The Economics of Newsfeeds
Why do they do this? Another excellent question! The fact of the matter is that these sites typically make money when people actually visit them. Unique visits, click throughs, ad clicks, and other typical “web money makers” provide the source site with income. If they send you the entire story, you never visit the site, and they never make their money! For many sites the news feed isn’t so much a service as it is a teaser to get you to visit the actual site!
The Trouble with Caching: Part I
This brings us to the problem. If we start going out to the links in a news feed and grab the entire page that it leads to, we’ve just killed the potential income that the source site hoped to make. When you read the article offline not only can this bypass their metrics (means of measuring hits) but it may even eliminate the ads completely. Needless to say the providers really really really don’t approve of this!
Technical Note: Yep…this is a simplification but the general point is valid. The sites want you to visit, not download their pages.
The Trouble with Caching: Part II
Here is the really ugly one though. Copyright. If we go out, grab an entire web page and copy it to your device, we’ve just duplicated copyrighted content.
Is this legal?
Maybe it is but maybe it isn’t.

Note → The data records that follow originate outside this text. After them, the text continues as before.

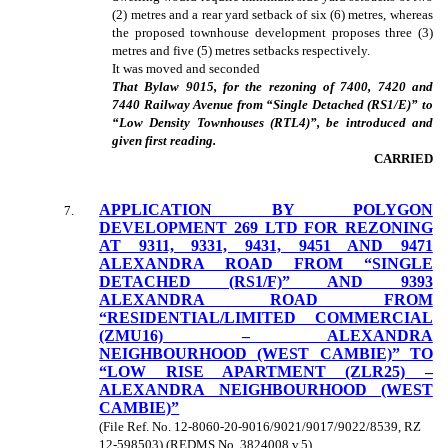
(2) metres and a rear yard setback of six (6) metres, whereas
the proposed townhouse development proposes three (3)
metres and five (5) metres setbacks respectively.
It was moved and seconded
That Bylaw 9015, for the rezoning of 7400, 7420 and
7440 Railway Avenue from “Single Detached (RS1/E)” to
“Low Density Townhouses (RTL4)”, be introduced and
given first reading.
CARRIED
APPLICATION BY POLYGON
7
.
DEVELOPMENT 269 LTD FOR REZONING
AT 9311, 9331, 9431, 9451 AND 9471
ALEXANDRA ROAD FROM “SINGLE
DETACHED (RS1/F)” AND 9393
ALEXANDRA ROAD FROM
“RESIDENTIAL/LIMITED COMMERCIAL
(ZMU16) – ALEXANDRA
NEIGHBOURHOOD (WEST CAMBIE)” TO
“LOW RISE APARTMENT (ZLR25) –
ALEXANDRA NEIGHBOURHOOD (WEST
CAMBIE)”
(File Ref. No. 12-8060-20-9016/9021/9017/9022/8539, RZ
12-598503) (REDMS No. 3824008 v.5)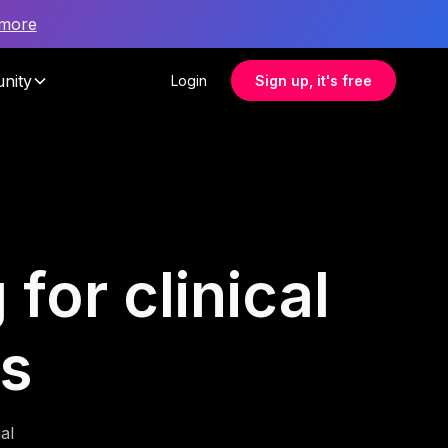
 more
nity
Login
Sign up, it's free
for clinical
ms
al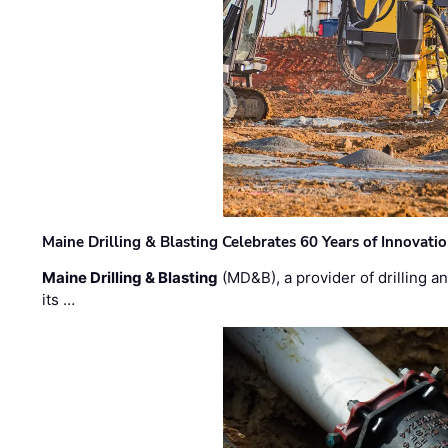
Maine Drilling & Blasting Celebrates 60 Years of Innovat
Maine Drilling & Blasting
(MD&B), a provider of drilling an
its …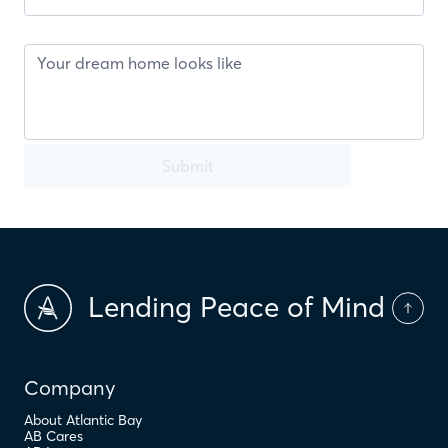
Submit
Lending Peace of Mind
Company
About Atlantic Bay
AB Cares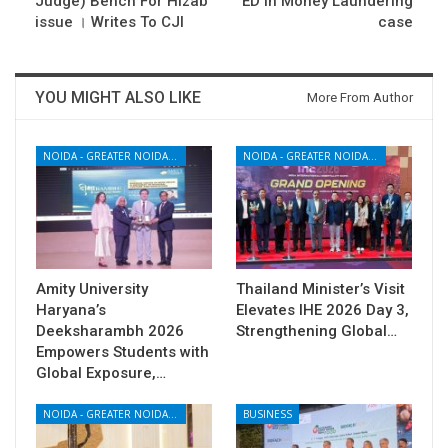
Judge) Bench For Hizab
ED in Money Laundering
issue । Writes To CJI
case
YOU MIGHT ALSO LIKE
More From Author
NOIDA - GREATER NOIDA - YAMUNA EXPRESSWAY
NOIDA - GREATER NOIDA - YAMUNA EXPRESSWAY
Amity University
Thailand Minister’s Visit
Haryana’s
Elevates IHE 2026 Day 3,
Deeksharambh 2026
Strengthening Global…
Empowers Students with
Global Exposure,…
NOIDA - GREATER NOIDA - YAMUNA EXPRESSWAY
BUSINESS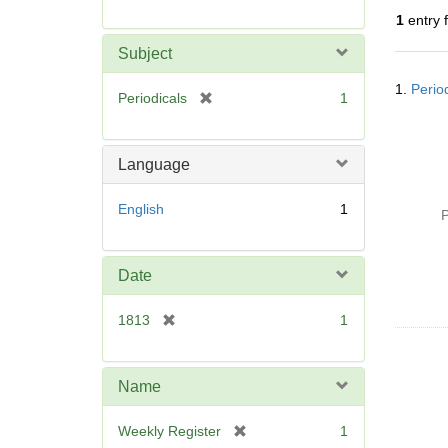
r
1
entry 
e
m
Subject
o
Searc
v
1.
Perio
Resul
[
Periodicals
1
e
r
]
e
m
Language
o
v
English
1
P
e
]
Date
[
1813
1
r
e
m
Name
o
v
[
Weekly Register
1
e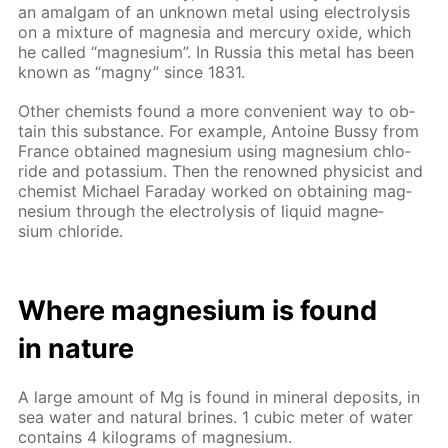
an amal­gam of an un­known met­al us­ing elec­trol­y­sis
on a mix­ture of mag­ne­sia and mer­cury ox­ide, which
he called “mag­ne­sium”. In Rus­sia this met­al has been
known as “mag­ny” since 1831.
Oth­er chemists found a more con­ve­nient way to ob­
tain this sub­stance. For ex­am­ple, An­toine Bussy from
France ob­tained mag­ne­sium us­ing mag­ne­sium chlo­
ride and potas­si­um. Then the renowned physi­cist and
chemist Michael Fara­day worked on ob­tain­ing mag­
ne­sium through the elec­trol­y­sis of liq­uid mag­ne­
sium chlo­ride.
Where mag­ne­sium is found
in na­ture
A large amount of Mg is found in min­er­al de­posits, in
sea wa­ter and nat­u­ral brines. 1 cu­bic me­ter of wa­ter
con­tains 4 kilo­grams of mag­ne­sium.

To my knowledge this hasn’t been played out in court yet (not in the situation we are in anyhow.)
Do I want Ilium Software to be the company CNN, Disney, Time-Warner, or others send their lawyers after to resolve this issue?
Do I need to answer this one?
And this isn’t just a legal issue. We’re in the business of selling software. Copyright is a big deal to us. There is no way we are going to do anything that even comes close to violating the copyright of someone else. It goes against our core beliefs as individuals and as a company.
The Moral of the Story
For now, I don’t intend to put page caching on our list of new features for the next version of NewsBreak. Anything is possible of course and we never close the door completely on a good idea. At the same time, until we hear something that solidly invalidates the problems listed above, it just isn’t something we feel comfortable doing.